Indymac is rumored to be stepping in and either buying part of American Home’s platform, or are buying AMH loans from originators. A press release stated that they “will still originate product that cannot be sold to the GSEs…just less of it and we will have to assume we retain it in portfolio (until the AAA private MBS market recovers). In spite of their Federal Thrift structure, “we cannot continue to fund $80 to $100 billion of loans through a $33 billion balance sheet….unless we know we can sell a significant portion of these loans into the secondary market…and right now, other than the GSEs and Ginnie Mae….the private secondary market is not functioning….As a result, Indymac like all major lenders, will continue to widen its pricing and tighten product and underwriting guidelines to ensure that a much great percentage of our production qualifies for sale to the GSEs…While this is an abrupt and uncomfortable change, it is a change that all of our competitors are making just as abruptly, if not more abruptly…so it should not result in one mortgage company having a competitive advantage over another.”

 

Among the 20 largest subprime lenders in 2006 ranked by Inside Mortgage Finance more than half have tried to sell themselves or left the business. The list includes companies that may have offered subprime, prime or Alternative-A loans. Some of the most recent developments: American Home Mortgage stopped making loans after investment banks cut off credit lines, GE plans to sell WMC Mortgage, CIT Group Inc., the largest independent commercial finance company in the U.S., said it’s getting out of home lending, MGIC Investment Corp. and Radian Group Inc. said their stakes in C-BASS, valued at more than $1 billion in June, may now be worthless, FBR agreed to sell its subprime mortgage business First NLC (who just laid off hundreds of employees) to Sun Capital Partners, and Alliance Mortgage and Premier Mortgage filed bankruptcy petitions. Accredited Home Lenders, San Diego, said Thursday that it may not continue to operate as a “going concern,” sending its stock price down 25% to just over $6 a share. According to the Quarterly Data Report, Accredited is the nation’s 18th-largest subprime funder. The company cited deteriorating conditions in the market, including rising delinquencies and early payment defaults. During the first five months of the year it repurchased $152 million in loans and paid out an additional $39 million in cash to investors to settle loan repurchase-related demands.

 

Have you ever been guilty of looking at others your own age and thinking, “Surely I can’t look that old”?

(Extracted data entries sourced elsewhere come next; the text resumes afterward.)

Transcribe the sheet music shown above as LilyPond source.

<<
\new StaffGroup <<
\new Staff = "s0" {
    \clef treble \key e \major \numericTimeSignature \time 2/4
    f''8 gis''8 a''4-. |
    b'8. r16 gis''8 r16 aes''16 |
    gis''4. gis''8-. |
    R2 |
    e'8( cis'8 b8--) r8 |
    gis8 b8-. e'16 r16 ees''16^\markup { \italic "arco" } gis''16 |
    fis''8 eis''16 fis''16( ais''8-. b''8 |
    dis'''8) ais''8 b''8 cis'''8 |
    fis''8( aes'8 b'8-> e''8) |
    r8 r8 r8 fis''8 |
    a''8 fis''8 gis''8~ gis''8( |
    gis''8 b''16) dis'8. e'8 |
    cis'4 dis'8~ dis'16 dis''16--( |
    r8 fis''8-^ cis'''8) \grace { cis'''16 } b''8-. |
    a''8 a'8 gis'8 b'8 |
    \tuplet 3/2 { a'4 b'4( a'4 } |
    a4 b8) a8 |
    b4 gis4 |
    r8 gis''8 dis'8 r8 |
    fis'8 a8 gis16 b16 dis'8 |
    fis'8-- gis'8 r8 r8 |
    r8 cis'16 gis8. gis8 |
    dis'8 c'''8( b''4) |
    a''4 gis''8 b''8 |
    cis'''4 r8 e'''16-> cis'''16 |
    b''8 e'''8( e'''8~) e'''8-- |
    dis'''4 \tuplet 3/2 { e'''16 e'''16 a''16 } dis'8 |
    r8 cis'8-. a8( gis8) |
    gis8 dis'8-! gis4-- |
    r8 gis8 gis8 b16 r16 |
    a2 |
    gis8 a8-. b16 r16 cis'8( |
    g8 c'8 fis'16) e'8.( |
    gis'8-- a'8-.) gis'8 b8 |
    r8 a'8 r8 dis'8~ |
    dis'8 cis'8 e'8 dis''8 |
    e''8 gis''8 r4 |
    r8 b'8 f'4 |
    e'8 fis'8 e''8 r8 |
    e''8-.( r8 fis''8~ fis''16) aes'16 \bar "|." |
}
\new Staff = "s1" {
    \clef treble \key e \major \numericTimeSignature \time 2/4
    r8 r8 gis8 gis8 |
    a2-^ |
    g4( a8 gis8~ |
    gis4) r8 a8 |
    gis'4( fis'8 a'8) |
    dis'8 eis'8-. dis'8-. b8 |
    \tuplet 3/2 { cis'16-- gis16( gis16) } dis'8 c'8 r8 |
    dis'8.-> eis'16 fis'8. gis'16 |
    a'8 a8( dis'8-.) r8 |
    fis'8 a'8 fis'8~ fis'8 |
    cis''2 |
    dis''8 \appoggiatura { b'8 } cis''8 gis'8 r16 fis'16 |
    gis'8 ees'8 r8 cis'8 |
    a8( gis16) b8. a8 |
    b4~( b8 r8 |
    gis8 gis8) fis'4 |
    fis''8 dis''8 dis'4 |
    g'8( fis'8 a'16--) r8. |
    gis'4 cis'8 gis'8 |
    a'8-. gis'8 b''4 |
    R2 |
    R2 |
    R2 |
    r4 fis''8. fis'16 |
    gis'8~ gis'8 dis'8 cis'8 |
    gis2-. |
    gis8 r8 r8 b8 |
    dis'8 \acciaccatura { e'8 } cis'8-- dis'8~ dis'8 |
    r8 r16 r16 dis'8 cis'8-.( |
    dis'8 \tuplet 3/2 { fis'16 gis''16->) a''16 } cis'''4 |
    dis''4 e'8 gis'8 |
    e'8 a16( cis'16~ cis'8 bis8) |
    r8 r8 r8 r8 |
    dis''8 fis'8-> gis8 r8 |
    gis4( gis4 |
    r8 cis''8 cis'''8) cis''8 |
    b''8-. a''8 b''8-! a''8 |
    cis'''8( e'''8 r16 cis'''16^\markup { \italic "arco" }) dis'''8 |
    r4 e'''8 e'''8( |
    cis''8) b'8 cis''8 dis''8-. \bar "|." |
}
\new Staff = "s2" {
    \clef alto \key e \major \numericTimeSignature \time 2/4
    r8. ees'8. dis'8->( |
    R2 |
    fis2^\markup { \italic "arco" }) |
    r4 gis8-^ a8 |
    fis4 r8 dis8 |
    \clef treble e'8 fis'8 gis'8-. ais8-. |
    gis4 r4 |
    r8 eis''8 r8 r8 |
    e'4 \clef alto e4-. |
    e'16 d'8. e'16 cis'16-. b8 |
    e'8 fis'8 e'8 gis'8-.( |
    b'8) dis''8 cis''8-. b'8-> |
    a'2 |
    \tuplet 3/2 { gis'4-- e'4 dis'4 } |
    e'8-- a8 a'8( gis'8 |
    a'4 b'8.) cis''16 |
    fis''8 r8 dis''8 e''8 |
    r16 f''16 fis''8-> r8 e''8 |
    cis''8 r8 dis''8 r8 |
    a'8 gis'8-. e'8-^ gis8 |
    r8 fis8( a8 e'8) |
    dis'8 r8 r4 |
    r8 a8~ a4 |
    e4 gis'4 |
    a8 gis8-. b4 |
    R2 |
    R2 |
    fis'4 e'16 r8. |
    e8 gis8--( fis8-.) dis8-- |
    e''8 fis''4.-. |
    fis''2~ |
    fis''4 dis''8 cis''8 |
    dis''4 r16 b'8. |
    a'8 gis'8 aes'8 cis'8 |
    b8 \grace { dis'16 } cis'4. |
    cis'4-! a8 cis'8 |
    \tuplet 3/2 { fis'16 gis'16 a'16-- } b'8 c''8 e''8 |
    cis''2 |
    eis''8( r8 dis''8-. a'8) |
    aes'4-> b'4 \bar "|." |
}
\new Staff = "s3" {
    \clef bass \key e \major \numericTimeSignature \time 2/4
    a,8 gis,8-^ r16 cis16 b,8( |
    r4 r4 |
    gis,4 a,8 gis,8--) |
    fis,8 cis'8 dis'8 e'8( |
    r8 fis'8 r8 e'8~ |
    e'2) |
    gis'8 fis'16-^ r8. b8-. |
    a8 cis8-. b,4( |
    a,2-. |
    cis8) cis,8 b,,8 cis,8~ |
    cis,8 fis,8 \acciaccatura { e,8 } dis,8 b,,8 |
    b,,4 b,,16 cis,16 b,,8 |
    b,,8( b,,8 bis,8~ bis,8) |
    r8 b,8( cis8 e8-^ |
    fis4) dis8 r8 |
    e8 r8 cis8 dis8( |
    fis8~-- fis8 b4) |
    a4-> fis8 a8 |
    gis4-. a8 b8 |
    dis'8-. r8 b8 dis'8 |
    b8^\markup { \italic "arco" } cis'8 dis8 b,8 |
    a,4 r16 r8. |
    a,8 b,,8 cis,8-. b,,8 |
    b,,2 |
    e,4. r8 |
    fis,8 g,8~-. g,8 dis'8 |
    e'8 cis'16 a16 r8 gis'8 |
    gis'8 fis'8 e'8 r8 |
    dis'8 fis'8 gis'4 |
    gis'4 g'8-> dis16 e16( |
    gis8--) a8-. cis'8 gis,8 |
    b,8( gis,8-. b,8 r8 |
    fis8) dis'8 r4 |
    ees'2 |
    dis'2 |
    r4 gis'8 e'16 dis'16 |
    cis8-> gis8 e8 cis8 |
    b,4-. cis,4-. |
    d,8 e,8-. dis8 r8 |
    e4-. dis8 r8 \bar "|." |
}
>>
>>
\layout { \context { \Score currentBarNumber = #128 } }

I was sitting in the waiting room for my first appointment with a new dentist. I noticed her DDS diploma, which bore her full name. Suddenly I remembered an athletic, cute, dark-haired girl with the same name had been in my high school class some 40-odd years ago. Could she be the same gal that I had a secret crush on, way back then?

Upon seeing her, however, I quickly discarded any such thought. This gray-haired woman with a deeply lined face was way too old to have been my classmate. After she examined my teeth I asked her if she had attended Morgan Park High School.

“Yes. Yes I did. I’m a Mustang,” she gleamed with pride.

“When did you graduate?” I asked.

She answered, “In 1959. Why do you ask?”

“You were in my class!” I exclaimed.

She looked at me closely. Then that ugly, old, wrinkled, gray woman asked, “What did you teach?”